[Spurred by a comment by Adrian Martin at Girish Shambu's blog, here's a revision -- maybe more accurately called a "re-writing" -- of an essay originally written for Tisch Film Review in 2008]
I would nominate The Intruder for the title of "most straightforward film ever made." Straightforward, in the sense that it has no pretenses, and that is not encumbered by anything: not by the usual patterns and models of framing, editing or just plain filmmaking, nor by traditions of narrative. The movie isn't structured along the lines through which we usually approach memory and experience. It passes over the "conscious" story, the way we think about our experiences, instead presenting a sequence of events and memories in the way we experience them. And it’s not concerned with who is experiencing what or why, or the usual delineations of character and time. It shows how a moment exists before we understand that it has occurred.

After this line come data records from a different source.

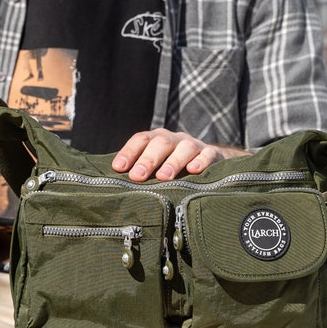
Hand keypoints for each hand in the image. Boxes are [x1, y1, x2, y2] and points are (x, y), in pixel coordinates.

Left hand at [111, 129, 250, 181]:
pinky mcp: (212, 154)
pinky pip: (208, 155)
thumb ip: (140, 173)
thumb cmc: (173, 169)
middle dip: (148, 159)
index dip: (129, 152)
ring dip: (173, 162)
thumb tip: (113, 187)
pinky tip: (193, 171)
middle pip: (161, 143)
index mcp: (157, 140)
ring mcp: (194, 145)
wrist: (209, 163)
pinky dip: (201, 161)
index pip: (141, 140)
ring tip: (164, 177)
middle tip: (138, 176)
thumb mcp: (156, 168)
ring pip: (184, 148)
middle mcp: (174, 139)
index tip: (118, 167)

Since its raw material involves the filming of reality, cinema has always built itself and its structures on empiricism. But I believe that the reason we have movies is because our interests go beyond our senses. The camera is not an extension of the eye and the microphone doesn’t hear the world the way we do. At its heart, cinema is the idea of turning reality into a metaphor for itself.
The history of cinema begins with a complete unity of a plan and a moment (a single shot, a single idea), and then develops into increasingly complicated plans (casting orders, budgets, eventually screenplays) which in turn require systems (studio shooting, acting styles, crew hierarchies) for getting the fleeting -- "the moment of production," you could call it -- to conform to the plan. We invented directors after we invented something that needed directing, chief cameramen after we had plans that needed unity, editors when we had need for editing, movie actors when we invented something for them to act out. The holy plan-séquence was a way to maintain coherence between the moment of production and the finished film while also maintaining coherence with the original plan. The art of screenwriting, in its classical form, was the art of inventing structures strong enough to survive the ups and downs of the momentary.
But the defining trait of cinema as it moves into the 21st century is the relocation of coherence from the level of scenes to the level of moments -- the individual relationship between shots instead of the way those shots might be arranged to construct "dramatic action." We are discovering the molecular, maybe even the atomic level of cinema.